Horne and his team found that trying to correct beliefs about an autism-vaccination link had about as much ability to correct inaccurate beliefs about vaccines as reading about bird feeders—which is to say, none.

But telling the stories of children sick with measles, mumps, or rubella using words and pictures did have an effect, especially on those most skeptical of vaccines' safety and effectiveness. On average, people were about a quarter of a point more pro-vaccine after seeing those stories, while the most skeptical—those in the bottom third on the initial vaccine attitudes score—were about six-tenths of a point more in favor of vaccination. Stories of sick children didn't completely change vaccine skeptics' minds, but they did make a significant dent, Horne says.

Brendan Nyhan and Jason Reifler, political scientists who've published several recent studies of attitudes toward vaccines, say they're "excited" by these results and "hope to see more studies like this in the future," they write in a joint email. "We're encouraged that [Horne and colleagues] find messages about the dangers of communicable diseases are effective in improving vaccine attitudes."

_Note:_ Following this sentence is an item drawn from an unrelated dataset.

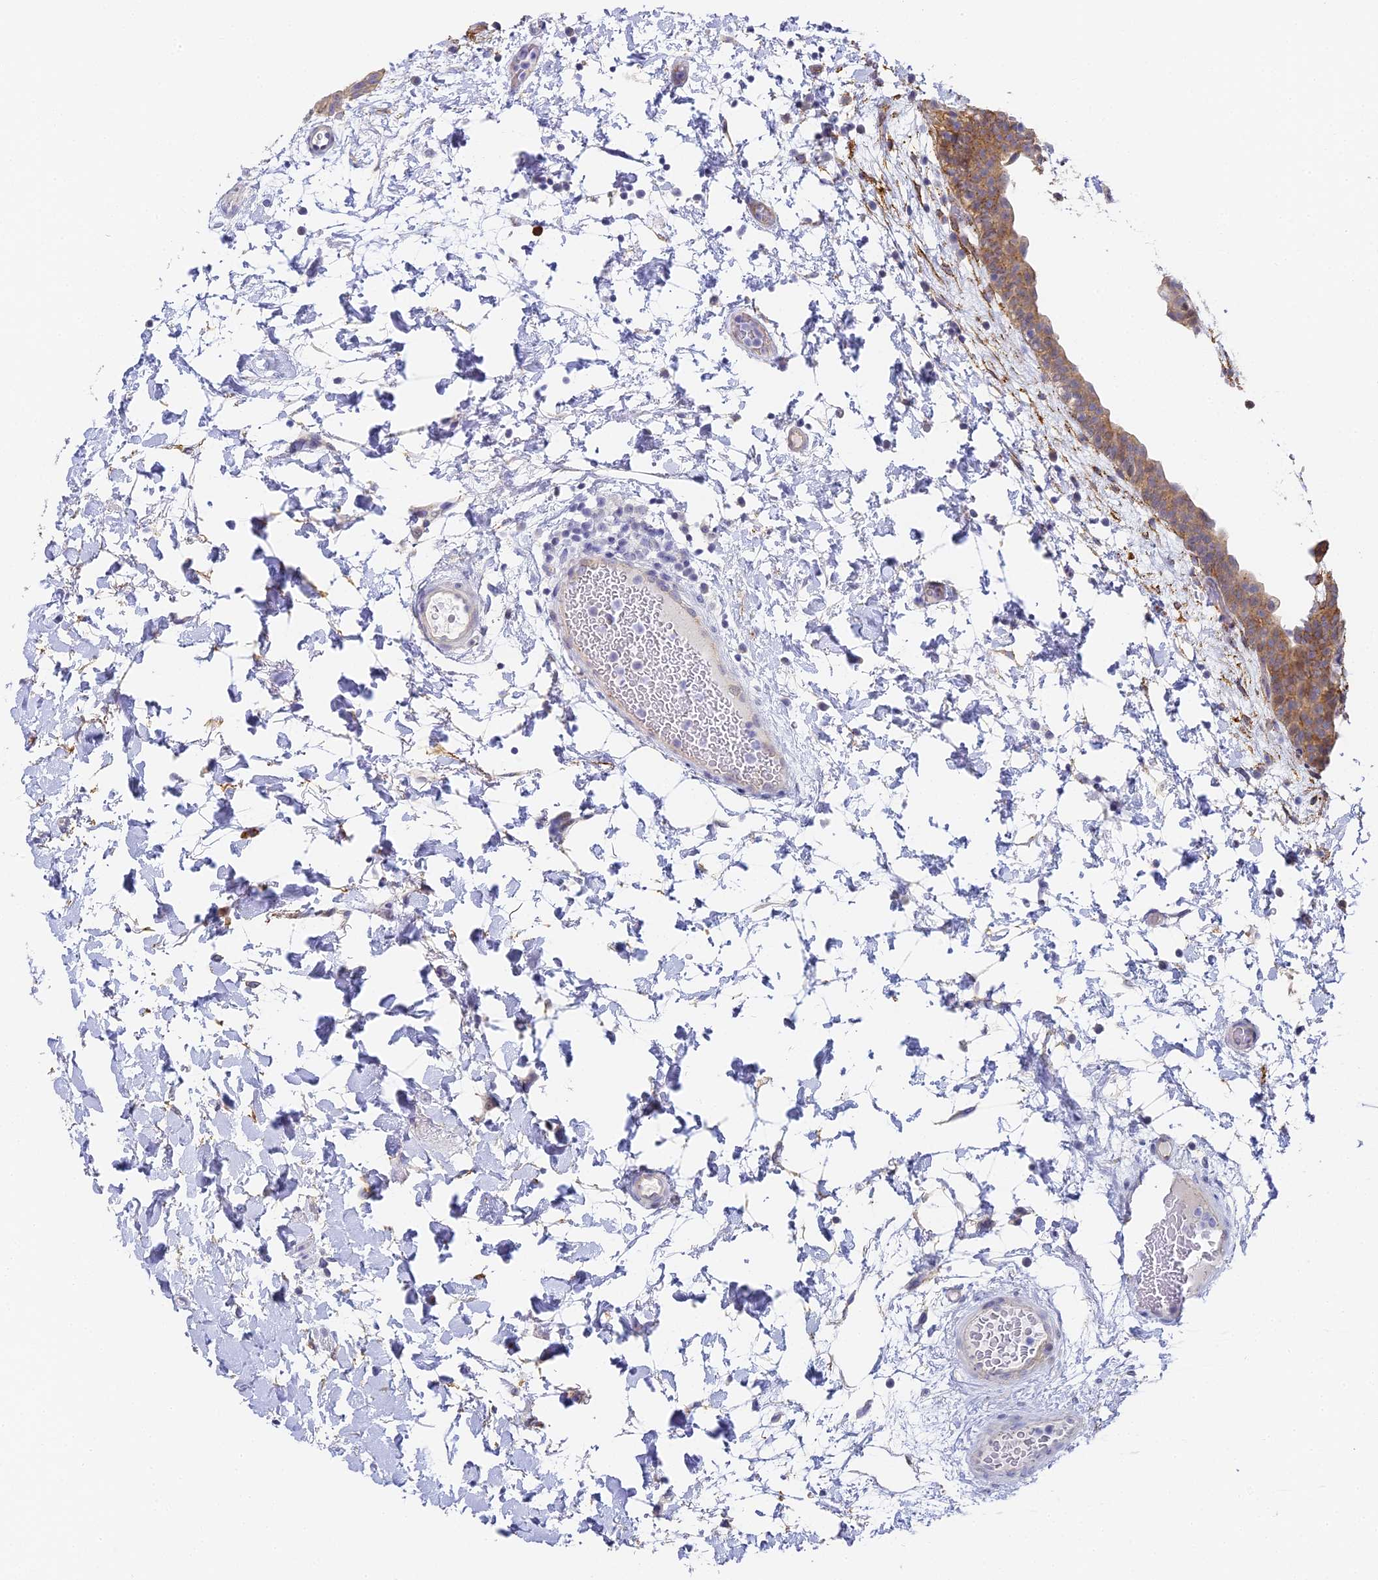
{"staining": {"intensity": "moderate", "quantity": ">75%", "location": "cytoplasmic/membranous"}, "tissue": "urinary bladder", "cell_type": "Urothelial cells", "image_type": "normal", "snomed": [{"axis": "morphology", "description": "Normal tissue, NOS"}, {"axis": "topography", "description": "Urinary bladder"}], "caption": "The micrograph displays staining of normal urinary bladder, revealing moderate cytoplasmic/membranous protein staining (brown color) within urothelial cells. Nuclei are stained in blue.", "gene": "GJA1", "patient": {"sex": "male", "age": 83}}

Still, questions remain. In a study published last year, Nyhan, Reifler, and two colleagues provided people with information debunking myths about flu vaccines—the same information, in fact, as Horne's team had used, but with rather different results. Refuting claims of a link between measles vaccination and autism reduced the number of parents who said they'd vaccinate their children, Nyhan and Reifler's team found, and stories and images of sick children actually strengthened beliefs in dangerous side effects associated with vaccines. The same goes for flu vaccines, according to a separate study Nyhan and Reifler published in January.

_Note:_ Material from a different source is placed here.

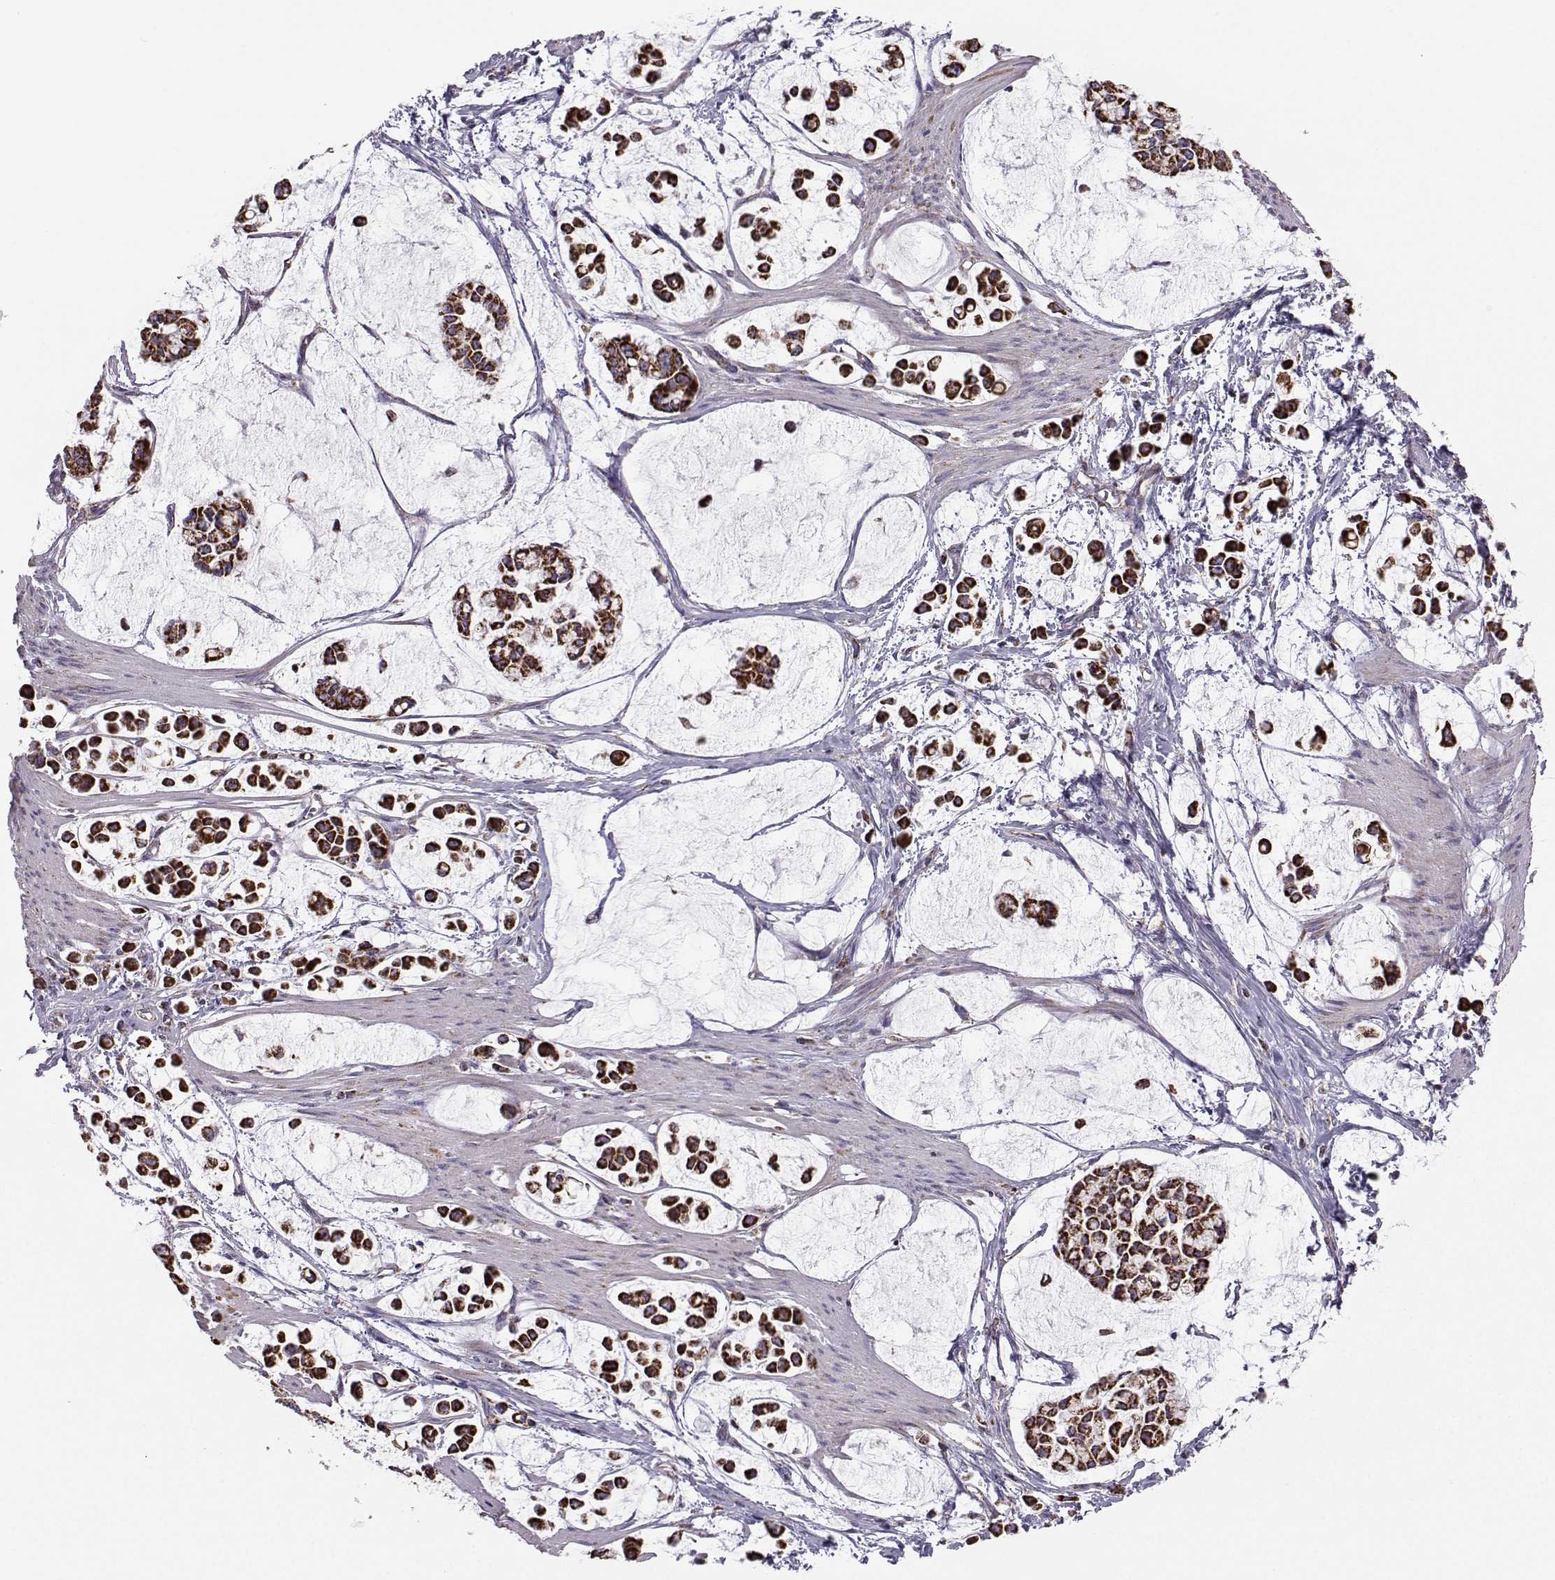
{"staining": {"intensity": "strong", "quantity": ">75%", "location": "cytoplasmic/membranous"}, "tissue": "stomach cancer", "cell_type": "Tumor cells", "image_type": "cancer", "snomed": [{"axis": "morphology", "description": "Adenocarcinoma, NOS"}, {"axis": "topography", "description": "Stomach"}], "caption": "Strong cytoplasmic/membranous expression for a protein is seen in approximately >75% of tumor cells of adenocarcinoma (stomach) using IHC.", "gene": "NECAB3", "patient": {"sex": "male", "age": 82}}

Nyhan, Reifler, and Horne agree that differences in exactly how the studies were carried out probably explain why they achieved different results. Horne's team, for example, showed their subjects both the sick child's story and images of sick children, while Nyhan and Reifler split the story and images between two separate groups. Horne says that by showing everything at once, participants in his study may have received a message with more punch, which would explain why they were more likely to change their minds.

"Future research should consider the extent to which design differences between the two studies help explain the somewhat different conclusions the two studies reach, which will help us reach our shared goal of better understanding vaccine attitudes and behavior," Nyhan and Reifler write.